The installation documentation and process inform the user that the mirroring of the ZFS hard drives could be done after installation. This is a nice touch, since Solaris 10 Update 10 does this from the start as an option in the installer. This gives the user an opportunity to provide parity with Solaris 10 Update 10, without adding the complexity to the installer.

Install Experience

The installation was extremely quick - much faster than what I was expecting! I walked away during the install and it was completed when I returned. I will watch during my next install to time it properly. This truly beat Solaris 10 Update 10 install, hands-down.

There is an option to review the installation log, at the end of the install. The Hyperterm vt100 emulator appears to have been lacking since the screen split into 2 sides, where the left hand side seemed to scroll correctly, but the right hand side did not. Die-hard UNIX administrators would know that the [control][l] could be used to perform a refresh when the text screen became corrupt. It would have been nice to have such a warning, for new-be's - but I have not honestly seen such warnings for many years with textual installers.

# [STORED DATA]
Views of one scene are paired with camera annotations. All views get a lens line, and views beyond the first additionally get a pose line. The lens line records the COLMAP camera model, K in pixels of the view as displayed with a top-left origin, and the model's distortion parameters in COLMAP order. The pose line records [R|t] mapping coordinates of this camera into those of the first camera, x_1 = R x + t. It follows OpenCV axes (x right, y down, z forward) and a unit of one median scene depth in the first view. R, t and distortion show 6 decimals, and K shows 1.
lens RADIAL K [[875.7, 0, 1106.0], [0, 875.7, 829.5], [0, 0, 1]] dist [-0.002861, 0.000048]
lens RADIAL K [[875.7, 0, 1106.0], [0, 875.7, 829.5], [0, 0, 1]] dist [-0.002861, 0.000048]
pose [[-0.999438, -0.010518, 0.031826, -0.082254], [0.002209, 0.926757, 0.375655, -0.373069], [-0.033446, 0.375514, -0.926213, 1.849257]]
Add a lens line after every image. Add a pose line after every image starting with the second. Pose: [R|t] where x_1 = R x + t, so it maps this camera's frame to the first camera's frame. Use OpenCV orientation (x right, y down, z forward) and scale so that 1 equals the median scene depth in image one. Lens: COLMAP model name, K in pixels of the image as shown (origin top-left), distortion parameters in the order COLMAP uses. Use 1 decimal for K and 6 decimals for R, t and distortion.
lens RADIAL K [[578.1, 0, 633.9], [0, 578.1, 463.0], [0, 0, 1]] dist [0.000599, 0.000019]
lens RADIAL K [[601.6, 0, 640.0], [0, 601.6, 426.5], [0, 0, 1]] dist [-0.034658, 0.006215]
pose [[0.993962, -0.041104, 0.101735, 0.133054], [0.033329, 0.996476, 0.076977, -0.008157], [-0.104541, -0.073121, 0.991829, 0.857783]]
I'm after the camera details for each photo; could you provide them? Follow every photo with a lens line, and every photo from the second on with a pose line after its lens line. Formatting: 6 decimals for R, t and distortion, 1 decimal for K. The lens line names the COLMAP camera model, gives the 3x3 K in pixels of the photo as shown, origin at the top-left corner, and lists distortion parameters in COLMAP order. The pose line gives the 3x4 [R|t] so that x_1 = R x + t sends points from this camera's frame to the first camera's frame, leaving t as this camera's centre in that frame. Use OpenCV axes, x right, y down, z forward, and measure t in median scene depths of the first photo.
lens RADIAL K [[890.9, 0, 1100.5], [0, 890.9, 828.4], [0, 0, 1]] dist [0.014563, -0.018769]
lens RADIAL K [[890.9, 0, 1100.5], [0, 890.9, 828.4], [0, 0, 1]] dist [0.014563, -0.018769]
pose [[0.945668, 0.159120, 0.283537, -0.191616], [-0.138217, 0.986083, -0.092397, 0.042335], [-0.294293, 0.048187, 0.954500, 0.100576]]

# [YOUR GOAL]
In the text on the Solaris installation, turn the paragraph beginning "There is an option to review the installation log" into a short bulleted list that keeps its main facts.

# [TASK ANSWER]
- At the end of the install, there is an option to review the installation log.
- The Hyperterm vt100 emulator seemed lacking. The screen split into two sides, and only the left side scrolled correctly.
- Experienced UNIX administrators would know that [control][l] refreshes a corrupted text screen.
- A warning for newcomers would have been nice, though the writer has not seen such warnings in textual installers for many years.